Critics’ Picks

Hito Steyerl, Adornos’s Grey, 2012, single-channel HD video projection, four angled screens, wall plot, photographs, dimensions variable.

New York

Hito Steyerl

e-flux
311 East Broadway
October 4 - December 21

Visitors to Hito Steyerl’s latest exhibition are greeted by the heady smell of a brand new carpet, which has been laid across e-Flux as part of her installation Adorno’s Grey, 2012, one of three works on view. The other two works on view—the video November, 2004, and two-channel video Abstract, 2012—posit a dynamic, intertwining relationship between political violence and mediated representation. In Adorno’s Grey, a similar set of paired concepts is at stake: direct action and theory.

Along with the carpet, which is indeed gray, this installation comprises several photo panels, a single-channel video projected onto angled screens (also gray), and a (gray) wall text featuring a time line of milestones in student unrest as well as key moments in Theodor Adorno’s life. The photographs and video depict a lecture hall in which two conservators chip away at white paint and plaster. Adorno taught in this room, and he is said (though the tale may be apocryphal) to have had the hall painted in order to aid students’ concentration; one conservator explains that they are searching for his long-hidden layer of gre\ay paint. By transforming e-Flux from a white cube into an aromatically gray room, Steyerl reenacts Adorno’s gesture.

One of Adorno’s last lectures in this gray hall was disrupted when three female student activists approached the German philosopher with breasts bared. Here, Steyerl’s video seems to suggest a confrontation between irreconcilable positions: on one side, the professor with his belief in an autonomous space for theory; on the other, the student body with its embrace of messy direct action, even in the classroom.

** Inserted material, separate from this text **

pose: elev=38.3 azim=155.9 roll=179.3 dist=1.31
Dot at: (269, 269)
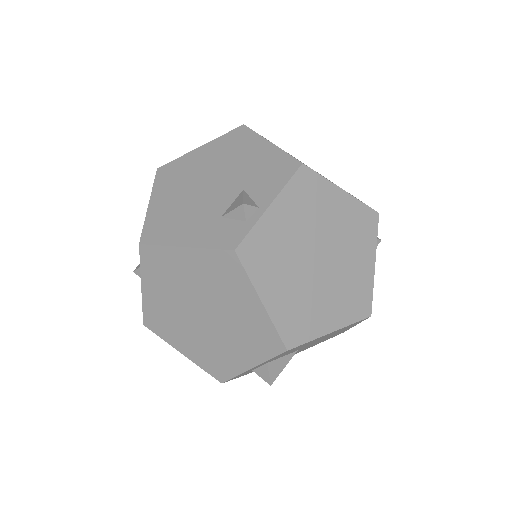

After setting out this opposition, Steyerl goes on to complicate it, suggesting that theory can itself be an instrument of direct action. The video concludes with an interview in which an activist, off-camera, explains his participation in Book Bloc, a tactical protest group whose members fend off riot police during demonstrations by wielding books as shields. The volume he carries? Adorno’s Negative Dialectics.